The following is a section from my family story, Shattered by the Wars.
I remember one evening that Mother came home all haggard and limping. I noticed the flesh around her right shin bone, all bruised and black and blue. I asked her what had happened. She replied in tears. A young Japanese policeman had stopped her at the train station. He wanted to search her bag, but she refused. He slapped her. She was angry and yelled at him. Then the policeman threw her on the ground and kicked her repeatedly with his heavy leather boot. While passers-by watched her helplessly, she yelled at him in Korean, which he did not understand. He did not like her defiant look, and kicked her some more. She was hurt. She was in pain. Above all, she felt humiliated. Mother had never been beaten in her life, not even by her father. But this young Japanese policeman, in full public view, humiliated her. For the first time in my life, I sensed great anger in her voice as she shared her ordeal. Her eyes through tears shined with bitterness.

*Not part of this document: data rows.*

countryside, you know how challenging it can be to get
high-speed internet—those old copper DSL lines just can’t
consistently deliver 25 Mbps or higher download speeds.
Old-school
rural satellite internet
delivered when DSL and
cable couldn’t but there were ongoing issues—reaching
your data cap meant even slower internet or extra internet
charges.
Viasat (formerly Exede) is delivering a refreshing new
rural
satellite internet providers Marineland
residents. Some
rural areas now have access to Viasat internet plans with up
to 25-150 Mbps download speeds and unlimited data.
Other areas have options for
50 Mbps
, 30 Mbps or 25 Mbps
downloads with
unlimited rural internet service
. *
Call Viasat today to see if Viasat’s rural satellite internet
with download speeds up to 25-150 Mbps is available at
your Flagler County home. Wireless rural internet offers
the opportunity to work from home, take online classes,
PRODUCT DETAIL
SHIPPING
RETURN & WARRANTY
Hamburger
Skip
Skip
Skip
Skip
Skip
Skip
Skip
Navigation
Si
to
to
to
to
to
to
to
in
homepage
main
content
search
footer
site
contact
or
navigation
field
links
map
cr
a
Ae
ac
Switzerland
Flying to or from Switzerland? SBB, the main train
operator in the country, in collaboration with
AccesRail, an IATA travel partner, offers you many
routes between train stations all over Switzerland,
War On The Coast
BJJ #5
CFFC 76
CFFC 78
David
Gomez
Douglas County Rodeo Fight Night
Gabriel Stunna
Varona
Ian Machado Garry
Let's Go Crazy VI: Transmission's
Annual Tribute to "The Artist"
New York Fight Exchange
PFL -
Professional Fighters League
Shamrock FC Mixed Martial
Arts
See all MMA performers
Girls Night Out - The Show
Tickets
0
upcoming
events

As I saw her bruised and discolored shin, I wanted to run out, find that policeman, and cut him into pieces. I felt great hatred spreading like a brush fire, affecting every cell of my body. What kind of a savage would do such a gross deed to an innocent and caring person like my mother? I was angry, but also I knew that I was too small and powerless. All I could do was to carry out the revenge in the safe haven of my imagination.
I also sensed in me the hatred surfacing, not only to that particular Japanese policeman who hurt her, but to all Japanese. When I saw a Japanese person on the street, wearing his kimono and walking in his gheta –wooden Japanese footwear — my usual friendly face turned to anger and disdain.

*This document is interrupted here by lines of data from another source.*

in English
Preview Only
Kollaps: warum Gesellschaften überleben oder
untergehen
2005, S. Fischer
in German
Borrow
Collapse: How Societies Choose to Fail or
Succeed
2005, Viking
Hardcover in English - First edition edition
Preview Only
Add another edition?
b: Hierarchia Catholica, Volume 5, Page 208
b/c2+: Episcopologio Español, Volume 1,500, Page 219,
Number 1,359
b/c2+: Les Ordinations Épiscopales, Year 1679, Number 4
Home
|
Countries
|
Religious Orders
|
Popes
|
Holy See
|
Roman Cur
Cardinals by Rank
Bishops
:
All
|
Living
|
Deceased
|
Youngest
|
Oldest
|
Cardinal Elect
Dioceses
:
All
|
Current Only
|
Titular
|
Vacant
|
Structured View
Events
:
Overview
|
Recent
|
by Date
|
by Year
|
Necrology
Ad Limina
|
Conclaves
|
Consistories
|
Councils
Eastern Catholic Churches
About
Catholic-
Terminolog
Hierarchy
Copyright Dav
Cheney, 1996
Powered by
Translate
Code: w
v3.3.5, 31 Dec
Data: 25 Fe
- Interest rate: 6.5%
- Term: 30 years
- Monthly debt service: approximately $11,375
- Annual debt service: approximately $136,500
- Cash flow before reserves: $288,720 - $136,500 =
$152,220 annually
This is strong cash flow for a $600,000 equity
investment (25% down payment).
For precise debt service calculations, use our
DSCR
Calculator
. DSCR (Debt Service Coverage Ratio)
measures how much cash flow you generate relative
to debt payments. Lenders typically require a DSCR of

Later in my adult life I realized, this must be how people learn to hate a group of people, nation, or a race. This must be how a nation gets to hate another nation, and one race gets to hate another race. A small incident gives a spark to a dormant seed of hatred in a person. This hatred, if left unchecked, grows like weeds and spreads to other people and to an entire nation.

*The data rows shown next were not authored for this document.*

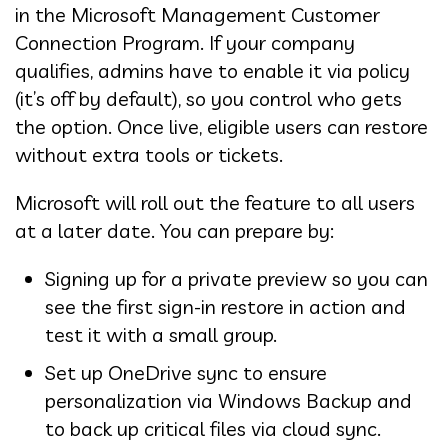
in the Microsoft Management Customer
Connection Program. If your company
qualifies, admins have to enable it via policy
(it’s off by default), so you control who gets
the option. Once live, eligible users can restore
without extra tools or tickets.
Microsoft will roll out the feature to all users
at a later date. You can prepare by:
Signing up for a private preview so you can
see the first sign-in restore in action and
test it with a small group.
Set up OneDrive sync to ensure
personalization via Windows Backup and
to back up critical files via cloud sync.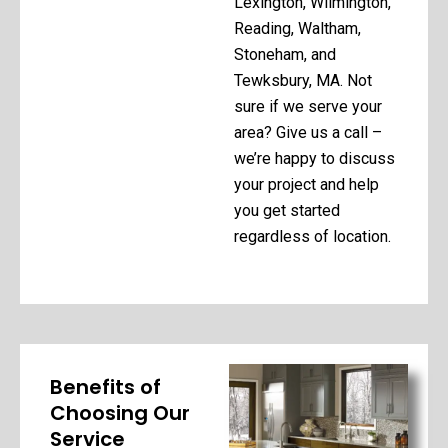
Lexington, Wilmington,
Reading, Waltham,
Stoneham, and
Tewksbury, MA. Not
sure if we serve your
area? Give us a call –
we’re happy to discuss
your project and help
you get started
regardless of location.
Benefits of
Choosing Our
Service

Mother taught me to love. She said love was like the spring sunshine. It helped people to get out of their cocoons and mingle with others as brothers and sisters. It helped them to take off the heavy jackets of winter from their shoulders, and experience the gentle warmth of the sun. It brought people to a garden of flowers to smell the fragrance of spring, and feast their eyes on the display of heavenly colors.
How do I stop hating, and love instead? I did not try to hate. I did not tell myself that I was going to hate. It happened without my trying. When I saw Mother bruised, hurt, and humiliated, I saw in me the ugly face of hate cajoling, and the dark hand of hate with the red banner of death, coaxing me to revenge. Can I shove this hate in a chamber of will power and keep it enclosed permanently? Will it not explode with a mighty fury sometime? Or should I pray to God, and tell Him that I find hate in me, and ask Him to diffuse it?